イットリウム系超電導材料とは、90K(ケルビン)級で超電導現象を起こすY(イットリウム)を含む化合物のことである。高温超電導材料の中で銅酸化物高温超電導に分類され、Y系高温超電導体、Y系銅酸化物高温超電導体とも書かれる。 化学式はYBa2Cu3Oyである。初めて液体窒素温度(77K)を超える転移温度をもつ超電導体としてヒューストン大学のチュー教授らによって報告された。 結晶構造は酸素欠損型のペロブスカイト構造であり、Yを他の希土類元素に置換しても同一の結晶構造をとり、90K級の転移温度を示す。また、磁場中での特性に優れているなどの特徴をもち、もっとも研究されている高温超電導体である。

図-3

*2) 第二種超電導体

超電導体は、磁気的特性により、第一種超電導体と第二種超電導体に区別される。第一種超電導体は、臨界磁界m0Hc以下の磁界領域では完全反磁性(マイスナー状態)を示し、これ以上の磁界を印加すると超電導状態が壊れて常電導状態に転移する。これに対し、第二種超電導体は、二つの臨界磁界を有し、下部臨界磁界m0Hc1以下では第一種超電導体と同様に完全反磁性を示すが、これ以上の磁界中では、磁束が量子化されて超電導体に侵入するが、超電導状態を維持する。これを混合状態と呼ぶ。

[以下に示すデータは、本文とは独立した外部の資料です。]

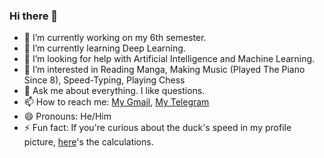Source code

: ### Hi there 👋
- 🔭 I’m currently working on my 6th semester.
- 🌱 I’m currently learning Deep Learning.
- 🤔 I’m looking for help with Artificial Intelligence and Machine Learning.
- 👀 I’m interested in Reading Manga, Making Music (Played The Piano Since 8), Speed-Typing, Playing Chess
- 💬 Ask me about everything. I like questions.
- 📫 How to reach me: [My Gmail](mailto:honarvar45@gmail.com), [My Telegram](https://t.me/aezexa)
- 😄 Pronouns: He/Him
- ⚡ Fun fact: If you're curious about the duck's speed in my profile picture, [here](https://www.reddit.com/r/theydidthemath/comments/l5yjah/comment/gkycr68/?utm_source=share&utm_medium=web2x&context=3)'s the calculations.
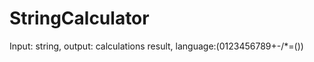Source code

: StringCalculator
================

Input: string, output: calculations result, language:(0123456789+-/*=())

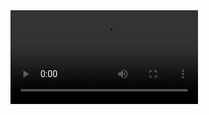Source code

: <video src="">
![Design and Development](https://cdn.corporatefinanceinstitute.com/assets/artificial-intelligence-1024x512.jpeg)


# Swaraj
I`am a 13 year old boy, I am a software engineering.

## Skills and Experience
* ⚛ Python
* 📱 Android
* 💻 HTML, CSS, JS

## Examples of Work
<img src="https://github.com/adriantwarog/adriantwarog/blob/master/covid19.gif" width="512" >

<a href = "https://www.youtube.com/watch?v=BUhvrKzqyuM">Intro</a>
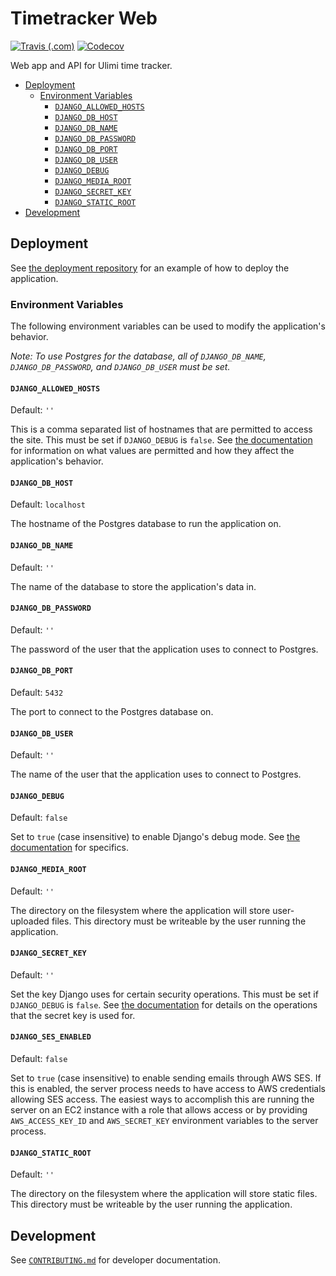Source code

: # Timetracker Web

[![Travis (.com)](https://img.shields.io/travis/com/comp523-jarvis/timetracker-web.svg)](https://travis-ci.com/comp523-jarvis/timetracker-web)
[![Codecov](https://img.shields.io/codecov/c/github/comp523-jarvis/timetracker-web.svg)](https://codecov.io/gh/comp523-jarvis/timetracker-web)

Web app and API for Ulimi time tracker.

<!-- toc -->

- [Deployment](#deployment)
  * [Environment Variables](#environment-variables)
    + [`DJANGO_ALLOWED_HOSTS`](#django_allowed_hosts)
    + [`DJANGO_DB_HOST`](#django_db_host)
    + [`DJANGO_DB_NAME`](#django_db_name)
    + [`DJANGO_DB_PASSWORD`](#django_db_password)
    + [`DJANGO_DB_PORT`](#django_db_port)
    + [`DJANGO_DB_USER`](#django_db_user)
    + [`DJANGO_DEBUG`](#django_debug)
    + [`DJANGO_MEDIA_ROOT`](#django_media_root)
    + [`DJANGO_SECRET_KEY`](#django_secret_key)
    + [`DJANGO_STATIC_ROOT`](#django_static_root)
- [Development](#development)

<!-- tocstop -->

## Deployment

See [the deployment repository](https://github.com/comp523-jarvis/timetracker-web-deployment) for an example of how to deploy the application.

### Environment Variables

The following environment variables can be used to modify the application's behavior.

*Note: To use Postgres for the database, all of `DJANGO_DB_NAME`, `DJANGO_DB_PASSWORD`, and `DJANGO_DB_USER` must be set.*

#### `DJANGO_ALLOWED_HOSTS`

Default: `''`

This is a comma separated list of hostnames that are permitted to access the site. This must be set if `DJANGO_DEBUG` is `false`. See [the documentation](https://docs.djangoproject.com/en/2.1/ref/settings/#std:setting-ALLOWED_HOSTS) for information on what values are permitted and how they affect the application's behavior.

#### `DJANGO_DB_HOST`

Default: `localhost`

The hostname of the Postgres database to run the application on.

#### `DJANGO_DB_NAME`

Default: `''`

The name of the database to store the application's data in.

#### `DJANGO_DB_PASSWORD`

Default: `''`

The password of the user that the application uses to connect to Postgres.

#### `DJANGO_DB_PORT`

Default: `5432`

The port to connect to the Postgres database on.

#### `DJANGO_DB_USER`

Default: `''`

The name of the user that the application uses to connect to Postgres.

#### `DJANGO_DEBUG`

Default: `false`

Set to `true` (case insensitive) to enable Django's debug mode. See [the documentation](https://docs.djangoproject.com/en/2.1/ref/settings/#debug) for specifics.

#### `DJANGO_MEDIA_ROOT`

Default: `''`

The directory on the filesystem where the application will store user-uploaded files. This directory must be writeable by the user running the application.

#### `DJANGO_SECRET_KEY`

Default: `''`

Set the key Django uses for certain security operations. This must be set if `DJANGO_DEBUG` is `false`. See [the documentation](https://docs.djangoproject.com/en/2.1/ref/settings/#std:setting-SECRET_KEY) for details on the operations that the secret key is used for. 

#### `DJANGO_SES_ENABLED`

Default: `false`

Set to `true` (case insensitive) to enable sending emails through AWS SES. If this is enabled, the server process needs to have access to AWS credentials allowing SES access. The easiest ways to accomplish this are running the server on an EC2 instance with a role that allows access or by providing `AWS_ACCESS_KEY_ID` and `AWS_SECRET_KEY` environment variables to the server process.

#### `DJANGO_STATIC_ROOT`

Default: `''`

The directory on the filesystem where the application will store static files. This directory must be writeable by the user running the application.

## Development

See [`CONTRIBUTING.md`](CONTRIBUTING.md) for developer documentation.
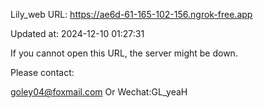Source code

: Lily_web URL: https://ae6d-61-165-102-156.ngrok-free.app

Updated at: 2024-12-10 01:27:31

If you cannot open this URL, the server might be down.

Please contact: 

goley04@foxmail.com Or Wechat:GL_yeaH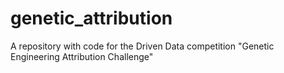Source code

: # genetic_attribution
A repository with code for the Driven Data competition "Genetic Engineering Attribution Challenge"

一般に言う磁束ピンニング現象が発現するのはこの混合状態においてである。この混合状態は、上部臨界磁界m0Hc2まで維持され、これ以上の磁界で常電導状態に転移する。実用に供されている金属系低温超電導体NbTi、Nb3Snをはじめ、酸化物高温超電導体BiSrCaCuO、YBaCuO等はすべて第二種超電導体である。

図-4

*3) 履歴損失

MRI、NMR、マグレブのような直流仕様の超電導機器は、電気抵抗ゼロにより、損失ゼロで動作する。これに対し、電力機器のような交流仕様の超電導機器では、電気抵抗ゼロによりジュール損失はないが、第二種超電導体の本質である磁束の量子化とピンニング現象により、磁界の変動にともなって履歴損失を生じる。今回の新現象は、この履歴損失の大幅な低減をもたらすので、損失が極めて小さい交流超電導機器の実現が期待される。

[  説明図 ]
新たな電磁現象の特徴

1)ゼロ磁化

図-5

斜め磁界中で、外部磁界を増加から減少、もしくは減少から増加に転じる際に、Y系超電導線材の磁化が消え、ゼロ近傍の値をとる。バイアス磁界中では(高磁界中では)、顕著に発現。温度を下げると、もっと顕著に。